André Gerdau também comentou o plano “Brasil Mais”, lançado pelo governo federal na terça-feira passada. Entre outros incentivos, a presidente Dilma Rousseff anunciou a desoneração de impostos no valor de R$ 24,5 bilhões. “Ainda é cedo para saber o real impacto que essas medidas terão na indústria. Seguimos preocupados, pois a política cambial ainda nos atrapalha. Aguardamos por mais medidas futuramente já que o governo acenou com esta possibilidade”, afirmou André. “Tudo que possa vir a ajudar as empresas a fazer investimentos é positivo. Afinal, a indústria vive de aumentar seus pavilhões”, recordou Osvaldo Schirmer, vice-presidente executivo de finanças, controladoria & RI.
Nesta quinta, a empresa também anunciou que vai elevar, R$ 718 milhões para R$ 901 milhões, o total de investimentos previstos para as usinas de Pindamonhangaba e Mogi das Cruzes, em São Paulo.
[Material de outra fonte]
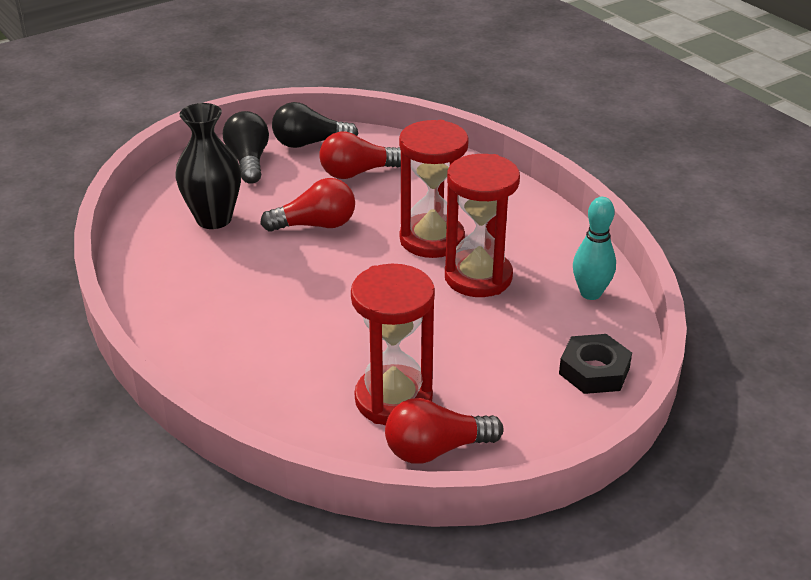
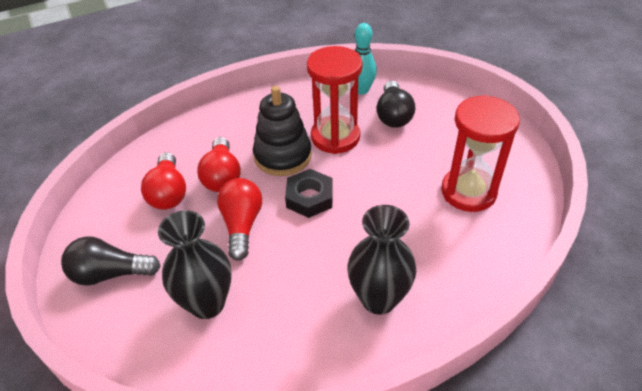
camera: 80 degrees left, 10 degrees up
black light bulb [272,102,359,148] -> black light bulb moved to [377,81,415,128]
red light bulb [385,398,503,464] -> red light bulb moved to [197,137,241,192]
red hourglass [399,120,469,258] -> black stacking toy [253,86,312,176]
black nut [559,334,632,394] -> black nut moved to [285,169,333,218]
none -> black vase [348,205,416,315]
O valor adicional será usado na instalação de um novo lingotamento contínuo e um novo forno de reaquecimento em Pindamonhangaba. Em Mogi, será ampliada a capacidade de laminação de 216 mil toneladas para 276 mil toneladas por ano.
A empresa também está retomando estudos para realizar um novo investimento no Chile, onde deverá elevar a capacidade instalada da usina de Colina.
A construção de um laminador na região sul para atender ao segmento da construção civil segue em avaliação. O laminador funcionará junto a uma das três usinas que a Gerdau opera no sul do país – em Guaira, no Paraná, e em Charqueadas e Sapucaia do Sul, no Rio Grande do Sul. A capacidade instalada do laminador será de 600 mil toneladas por ano.